Analog Preamp: Bei Auswahl sind folgende Stile verfügbar:
Clean: Aktiviert eine transistorbasierte Sättigungsschaltung, was zu einem reineren Signal mit reduzierter Verzerrung führt.
Colorful: Bietet einen schwammigen Vintage-Sound mit sanftem Clipping, was zu einem subtil komprimierten und warmen Ton führt.
Drehregler und Feld „Drive“: Bestimmen die Sättigung des Signals.Taste „Bypass Below“: Aktiviert oder deaktiviert die Steuerung „Bypass Below“.
Feld „Bypass Below“: Lege unten den Schwellenwert der Frequenz fest, ab dem der Effekt umgangen wird. Frequenzen unter diesem Schwellenwert bleiben davon unberührt, während der Effekt auf die darüberliegenden Frequenzen angewendet wird.
Feld „Level In“: Lege die Verstärkung des Plug-in-Eingangssignals fest.
Feld „Level Out“: Lege fest, wie viel Gain auf das Ausgangssignal des Plug-ins angewendet wird.
Schieberegler Feld „Mix“: Lege das Mixverhältnis von Effekt- und Originalsignal fest.

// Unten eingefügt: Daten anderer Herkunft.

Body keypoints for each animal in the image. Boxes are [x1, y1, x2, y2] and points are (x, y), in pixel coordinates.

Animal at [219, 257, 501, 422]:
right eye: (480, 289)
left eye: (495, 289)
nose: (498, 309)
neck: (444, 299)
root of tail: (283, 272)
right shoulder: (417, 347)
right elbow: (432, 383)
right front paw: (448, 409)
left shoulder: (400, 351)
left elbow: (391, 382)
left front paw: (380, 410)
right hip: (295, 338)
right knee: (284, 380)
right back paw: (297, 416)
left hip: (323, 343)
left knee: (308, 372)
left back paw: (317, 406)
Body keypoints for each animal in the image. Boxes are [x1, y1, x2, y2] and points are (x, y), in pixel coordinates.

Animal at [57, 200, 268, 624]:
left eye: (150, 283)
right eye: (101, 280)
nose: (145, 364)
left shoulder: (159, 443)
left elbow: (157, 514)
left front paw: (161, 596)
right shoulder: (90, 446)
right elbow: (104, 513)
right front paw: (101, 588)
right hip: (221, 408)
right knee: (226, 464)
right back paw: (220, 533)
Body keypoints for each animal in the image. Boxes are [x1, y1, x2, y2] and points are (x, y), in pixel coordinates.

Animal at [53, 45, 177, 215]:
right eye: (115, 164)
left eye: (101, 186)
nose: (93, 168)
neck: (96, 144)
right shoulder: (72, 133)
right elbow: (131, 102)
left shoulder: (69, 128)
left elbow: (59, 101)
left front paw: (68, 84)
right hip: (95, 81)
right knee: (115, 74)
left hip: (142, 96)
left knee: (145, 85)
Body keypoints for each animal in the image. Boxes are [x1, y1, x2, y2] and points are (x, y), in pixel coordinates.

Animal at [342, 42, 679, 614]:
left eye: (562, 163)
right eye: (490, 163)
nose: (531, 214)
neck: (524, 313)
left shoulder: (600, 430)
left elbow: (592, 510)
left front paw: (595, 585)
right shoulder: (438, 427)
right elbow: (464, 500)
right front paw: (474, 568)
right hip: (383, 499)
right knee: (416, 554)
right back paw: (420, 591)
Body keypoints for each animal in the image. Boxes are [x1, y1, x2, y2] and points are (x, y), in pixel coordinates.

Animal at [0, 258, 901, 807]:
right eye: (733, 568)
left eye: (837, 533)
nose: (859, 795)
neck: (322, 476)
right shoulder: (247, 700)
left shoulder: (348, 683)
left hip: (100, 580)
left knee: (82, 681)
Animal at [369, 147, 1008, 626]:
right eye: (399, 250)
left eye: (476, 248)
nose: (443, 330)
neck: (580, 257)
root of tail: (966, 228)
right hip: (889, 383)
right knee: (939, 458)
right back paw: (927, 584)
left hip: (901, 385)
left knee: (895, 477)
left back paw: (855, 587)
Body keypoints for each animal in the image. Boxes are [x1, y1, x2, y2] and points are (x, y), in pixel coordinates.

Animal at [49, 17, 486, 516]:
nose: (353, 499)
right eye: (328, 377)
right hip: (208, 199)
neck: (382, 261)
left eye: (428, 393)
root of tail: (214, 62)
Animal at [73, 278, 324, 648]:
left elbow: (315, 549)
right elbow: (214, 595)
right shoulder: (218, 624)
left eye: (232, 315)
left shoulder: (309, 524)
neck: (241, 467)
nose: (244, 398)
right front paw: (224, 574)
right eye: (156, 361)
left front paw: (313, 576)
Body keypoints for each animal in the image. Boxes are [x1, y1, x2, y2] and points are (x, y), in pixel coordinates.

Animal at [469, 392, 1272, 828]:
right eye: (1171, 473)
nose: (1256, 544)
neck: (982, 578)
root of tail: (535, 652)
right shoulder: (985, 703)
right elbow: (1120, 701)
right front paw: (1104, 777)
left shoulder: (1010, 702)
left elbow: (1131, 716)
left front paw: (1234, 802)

Display: Zeigt die Intensität der Sättigungseinstellungen im Signal an.
Low Cut-Parameter
Taste „Low-Cut“: Aktiviere oder deaktiviere den Low-Cut-Filter.
Einblendmenü „Slope“: Wähle eine Steigung, um den Wert der Frequenzreduktion zu bestimmen. Durch Einstellen eines höheren Steigungswerts wird eine extremere Filterung angewendet.
Frequency: Bestimmt die Cutoff-Frequenz des Lowpass-Filters.
Resonance: Betone die Frequenzen in der Umgebung der Cutoff-Frequenz.
Pre/Post-Tasten: Wende Anpassungen für die Low-cut-Equalization auf das Audiosignal vor oder nach dem Anwenden des Sättigungseffekts an.
High Cut-Parameter
Taste „High Cut“: Aktiviere oder deaktiviere den High-Cut-Filter.
Einblendmenü „Slope“: Wähle eine Steigung, um den Wert der Frequenzreduktion zu bestimmen. Durch Einstellen eines höheren Steigungswerts wird eine extremere Filterung angewendet.
Frequency: Bestimmt die Cutoff-Frequenz des Highpass-Filters.
Resonance: Betone die Frequenzen in der Umgebung der Cutoff-Frequenz.
Pre/Post-Tasten: Wende Anpassungen für die High-Cut-Equalization auf das Audiosignal vor oder nach dem Anwenden des Sättigungseffekts an.